Lincoln's Gettysburg Address
Lincoln was called upon to deliver just a few appropriate remarks on November 19, 1863, to dedicate a military cemetery at Gettysburg. He delivered his remarks following those of Edward Everett, a distinguished speaker in his own right. One persistent myth is that Lincoln composed the speech while riding on the train from Washington to Gettysburg and wrote it on the back of an envelope or a napkin. This story is at odds with the existence of several early drafts and the reports of Lincoln's final editing while a guest of David Wills in Gettysburg. Though Lincoln's speech was much more concise than the two-hour oration Everett rendered, the president's remarks were profound and masterful, imparting another persuasive vision for America:
Four score and seven years ago our fathers brought forth on this continent, a new nation, conceived in Liberty, and dedicated to the proposition that all men are created equal.
Now we are engaged in a great civil war, testing whether the nation, or any nation so conceived and so dedicated, can long endure. We are met on a great battlefield of that war. We have come to dedicate a portion of that field, as a final resting place for those who here gave their lives that that nation might live. It is altogether fitting and proper that we should do this.

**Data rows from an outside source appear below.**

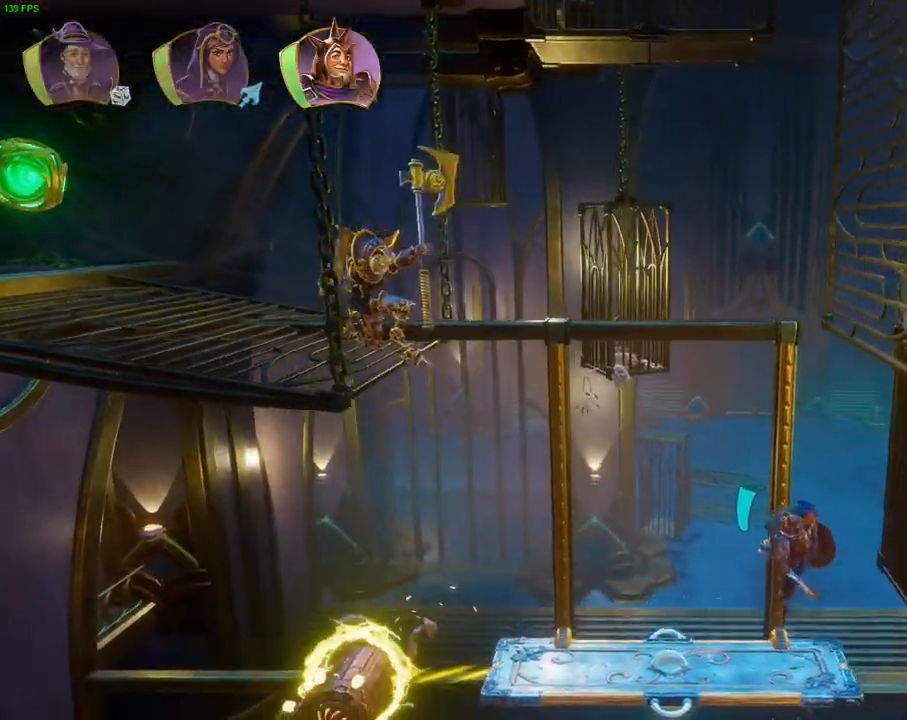
{"dt_ms": 500, "buttons": ["L1"], "left_stick": "right", "right_stick": "center", "events": [[67, "L1", "down"], [133, "L1", "up"], [433, "CROSS", "up"], [500, "L1", "down"]]}
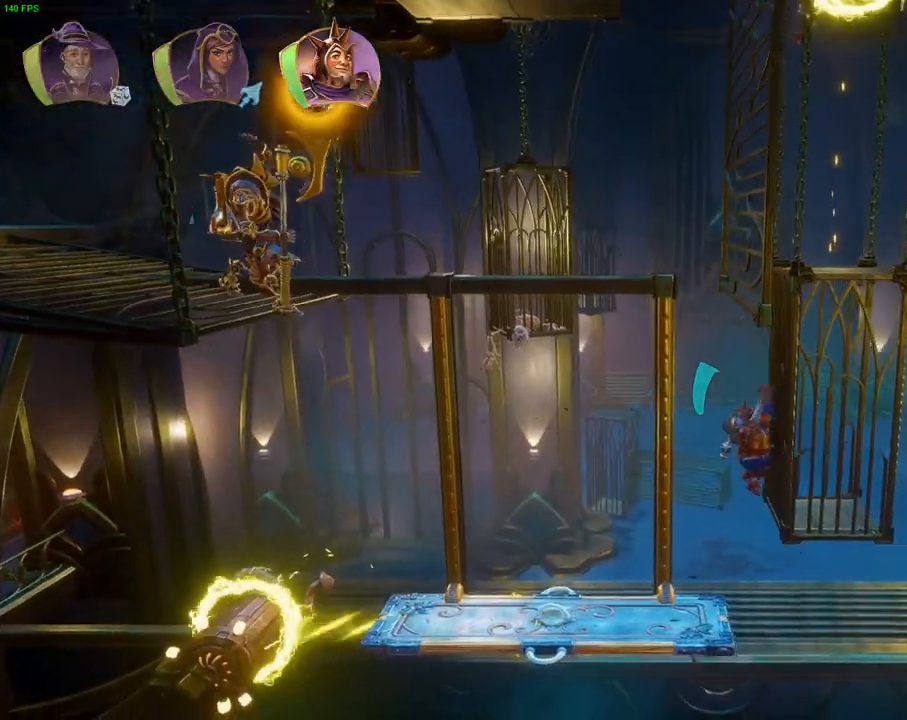
{"dt_ms": 500, "buttons": [], "left_stick": "right", "right_stick": "center", "events": [[67, "L1", "up"], [183, "L1", "down"], [233, "CROSS", "down"], [250, "L1", "up"], [383, "CROSS", "up"], [400, "TRIANGLE", "down"], [500, "TRIANGLE", "up"]]}
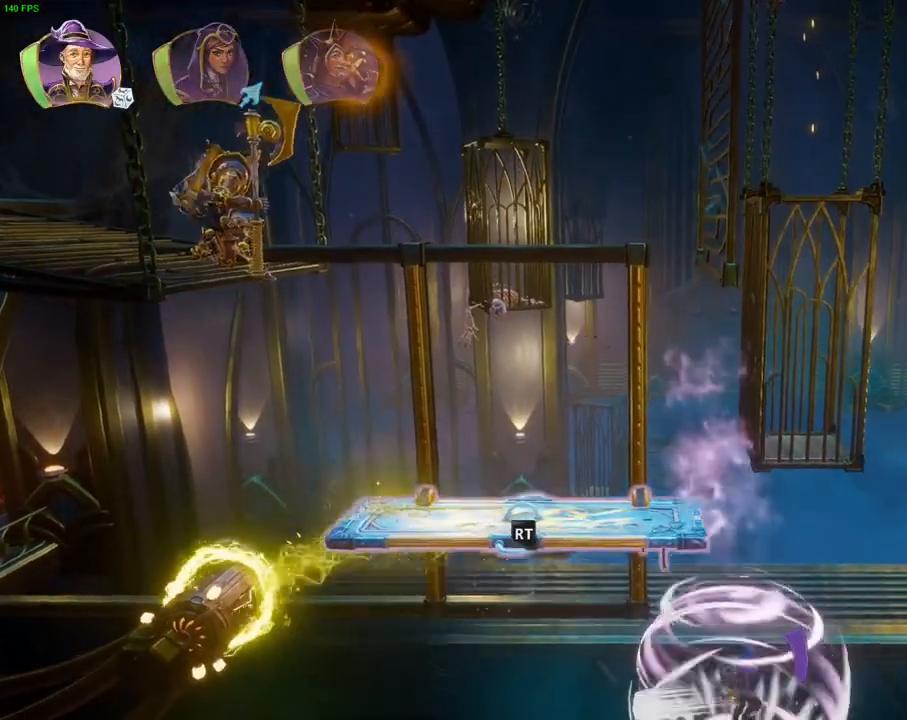
{"dt_ms": 1000, "buttons": ["CROSS"], "left_stick": "right", "right_stick": "center", "events": [[67, "CROSS", "down"], [167, "CROSS", "up"], [183, "CROSS", "down"], [283, "CROSS", "up"], [350, "CROSS", "down"], [433, "CROSS", "up"], [483, "CROSS", "down"], [567, "CROSS", "up"], [617, "CROSS", "down"]]}
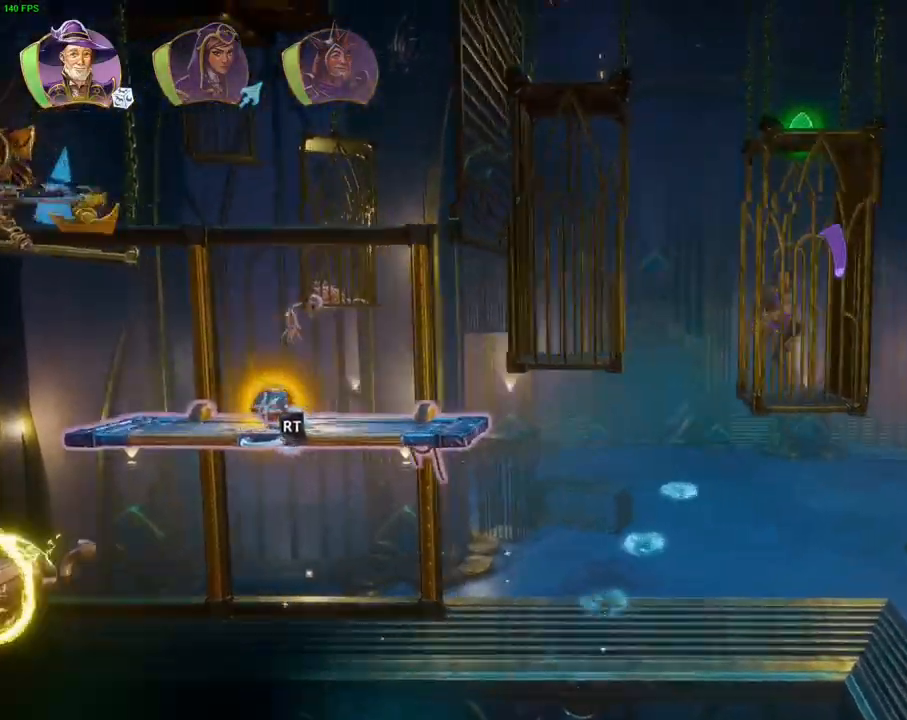
{"dt_ms": 500, "buttons": [], "left_stick": "center", "right_stick": "center", "events": [[50, "CROSS", "up"], [133, "left_stick", "center"], [183, "left_stick", "left"], [383, "left_stick", "center"]]}
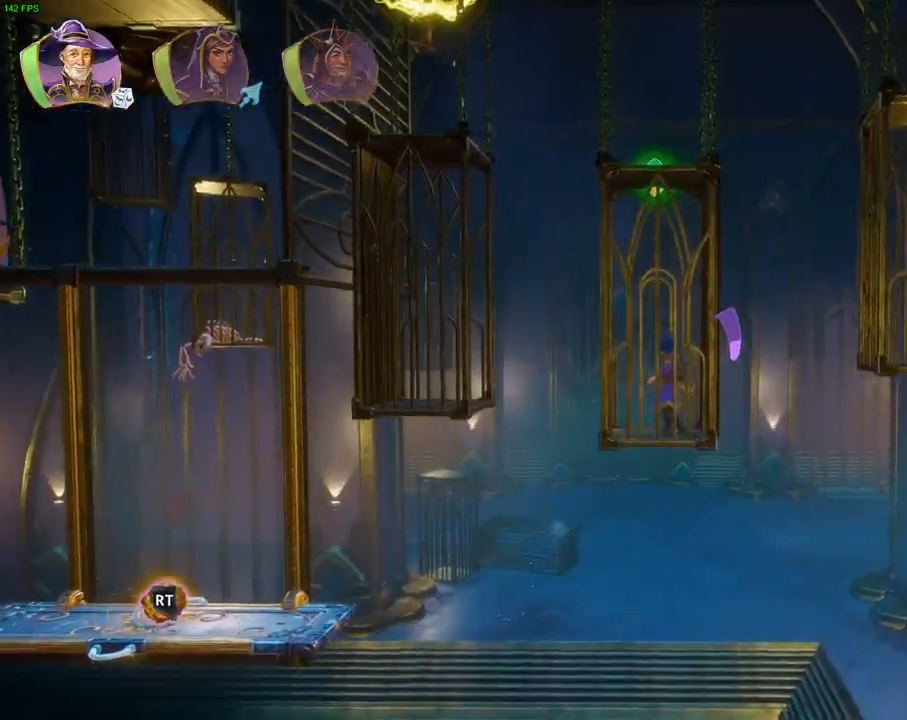
{"dt_ms": 500, "buttons": ["CROSS"], "left_stick": "left", "right_stick": "center", "events": [[17, "left_stick", "left"], [200, "CROSS", "down"]]}
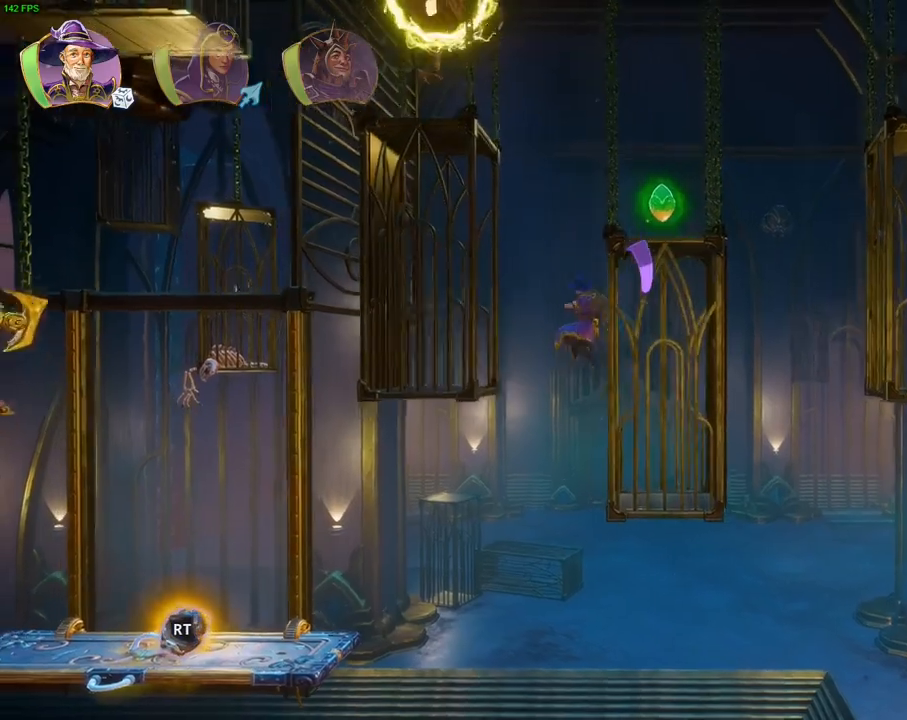
{"dt_ms": 500, "buttons": [], "left_stick": "right", "right_stick": "center", "events": [[383, "CROSS", "up"], [433, "left_stick", "right"]]}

But, in a larger sense, we cannot dedicate — we cannot consecrate — we cannot hallow — this ground. The brave men, living and dead, who struggled here, have consecrated it, far above our poor power to add or detract. The world will little note nor long remember what we say here, but it can never forget what they did here. It is for us the living, rather, to be dedicated here to the unfinished work which they who fought here have thus far so nobly advanced. It is rather for us to be here dedicated to the great task remaining before us — that from these honored dead we take increased devotion to that cause for which they gave the last full measure of devotion — that we here highly resolve that these dead shall not have died in vain — that this nation, under God, shall have a new birth of freedom — and that government of the people, by the people, for the people, shall not perish from the earth.